Ruler of Kirman (first reign)
- Reign: 1235
- Predecessor: Buraq Hajib
- Successor: Rukn al-Din Mubarak Khwaja

Ruler of Kirman (second reign)
- Reign: 1252 - 1257
- Predecessor: Rukn al-Din Mubarak Khwaja
- Successor: Kutlugh Turkan and Hajjaj
- Died: 1257 Kerman
- Spouse: Kutlugh Turkan
- Issue: Muzaffar al-Din Hajjaj Suyurghatmish Padishah Khatun

Names
- Qutb al-Din Abu'l Fath Mohammad
- Father: Hamīd Pur

= Qutb al-Din Mohammad =

Qutlughanid ruler of Kerman (r.1252-1257)

Qutb al-Din Mohammad — was Qutlughanid ruler of Kerman and a nephew of Buraq Hajib, founder of dynasty.

== Life ==
He was a son of Hamīd Pur (or Khan Temür), thus a nephew of Buraq Hajib.
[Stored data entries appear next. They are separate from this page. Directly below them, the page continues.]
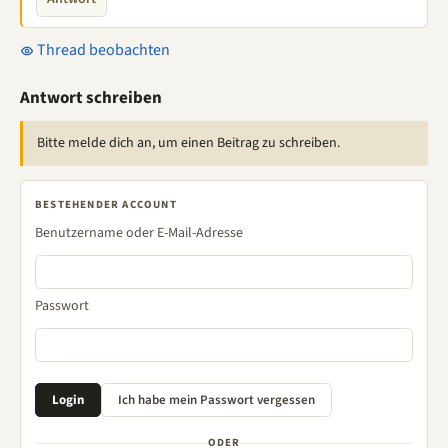
Thread beobachten
Antwort schreiben
Bitte melde dich an, um einen Beitrag zu schreiben.
BESTEHENDER ACCOUNT
Benutzername oder E-Mail-Adresse
Passwort
ODER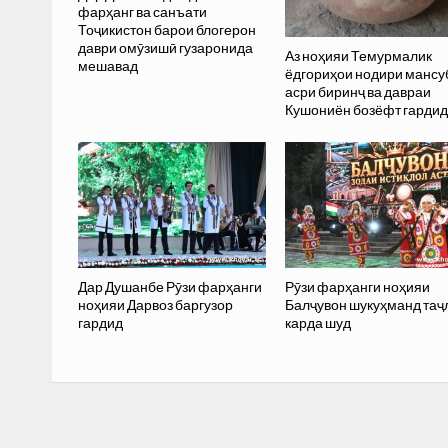
фарҳанг ва санъати
Тоҷикистон барои блогерон
даври омӯзишӣ гузаронида
Аз ноҳияи Темурмалик
мешавад
ёдгориҳои нодири мансу
асри биринҷ ва давраи
Кушониён бозёфт гарди
Дар Душанбе Рӯзи фарҳанги
Рӯзи фарҳанги ноҳияи
ноҳияи Дарвоз баргузор
Балҷувон шукуҳманд таҷ
гардид
карда шуд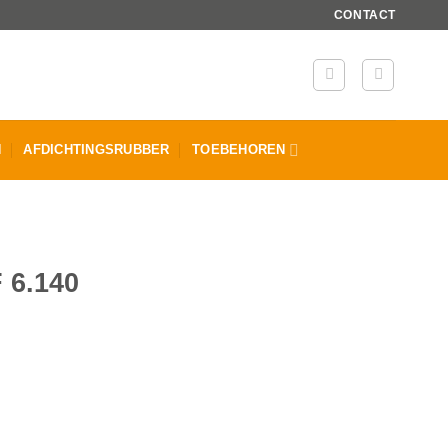
CONTACT
N
AFDICHTINGSRUBBER
TOEBEHOREN
6.140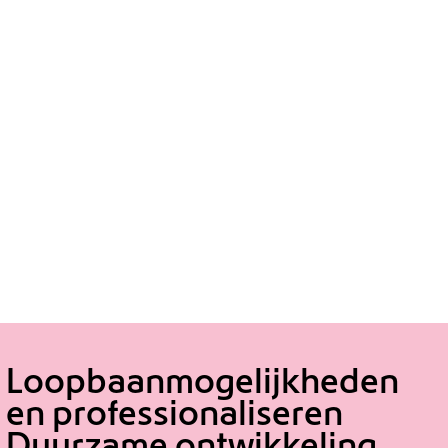
Loopbaanmogelijkheden
en professionaliseren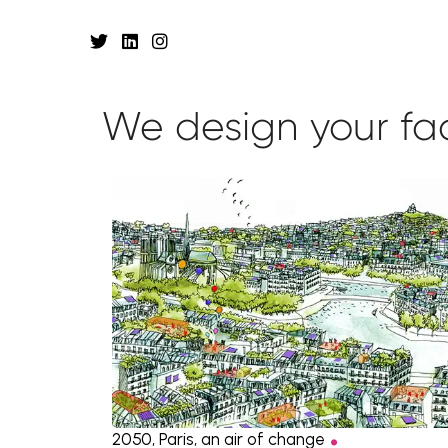
We design your
fa
.
2050, Paris, an air of change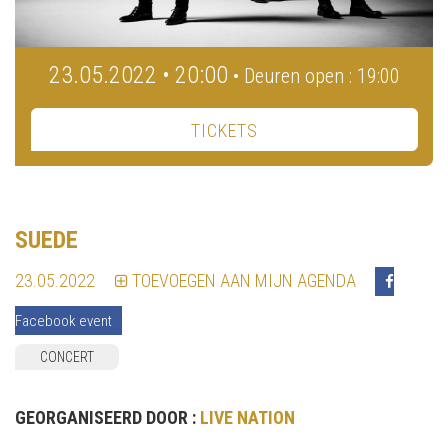
23.05.2022 • 20:00
• Deuren open : 19:00
TICKETS
SUEDE
23.05.2022
TOEVOEGEN AAN MIJN AGENDA
Facebook event
CONCERT
GEORGANISEERD DOOR :
LIVE NATION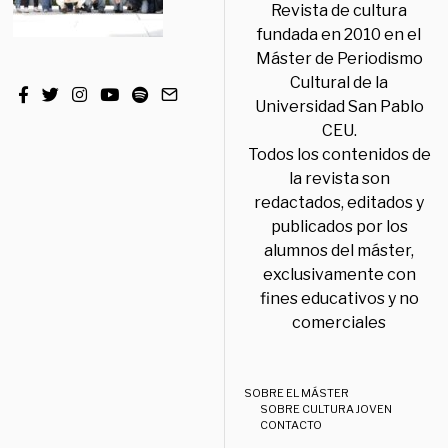
Revista de cultura
fundada en 2010 en el
Máster de Periodismo
Cultural de la
Universidad San Pablo
CEU.
Todos los contenidos de
la revista son
redactados, editados y
publicados por los
alumnos del máster,
exclusivamente con
fines educativos y no
comerciales
SOBRE EL MÁSTER
SOBRE CULTURA JOVEN
CONTACTO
His father was an emir in service of Khwarazmshah dynasty, who served as commander of Bukhara in c. 1220.

== First reign and exile ==
He succeeded his uncle Buraq Hajib in 1235 and married Kutlugh Turkan on 5 September 1235. However, his reign was very short as he was quickly replaced by his cousin Rukn al-Din on the order of Ögedei Khan. He left for Mongolia through Shahdad-Zozan route and was ordered to join Mahmud Yalavach in China as soon as he arrived. He was present at Güyük Khan's election in 1246, from whom he asked to be recognized as ruler of Kirman once again. However, this was discouraged by Güyük's trusted advisor Chinqai who was a tutor to Rukn al-Din previously.

== Second reign ==
His aspiration to rule Kirman again was realized after Güyük's and Chinqai's subsequent deaths in 1251. He acquired yarligh from Möngke Khan to rule Kerman same year. As the result, Rukn al-Din fled to his nephew Salghur shah - Atabeg of Yazd with his mother Uka Khatun in 1252, later getting into contact with Caliph al-Mustasim. When Möngke heard of this treason thanks to a commander named Buqa, he authorised Qutb al-Din to execute his cousin. Sometime later he suppressed a rebellion by a person claiming to be Jalal ad-Din. He was confirmed as a vassal to Hulagu Khan and made many visits to his court. He died in 1257/1258 and was succeeded by his wife Kutlugh Turkan.

== Family ==
He was married to Kutlugh Turkan (or Khan Turkan, a daughter of Buraq Hajib), but had other sons from different wives and concubines:

- Muzaffar al-Din Hajjaj Sultan (with Kutlugh Turkan)
- Jalal al-Din Suyurgatmish
- Padishah Khatun (with Kutlugh Turkan) — married to Abaqa, then Gaykhatu.
- Bibi Turkan (with Kutlugh Turkan) — married Adud al-Din Amir Hajji, then Shams al-Din b. Malik Tazigu
- Ordu Kutlugh (full sister of Suyurgatmish) — married to Baydu.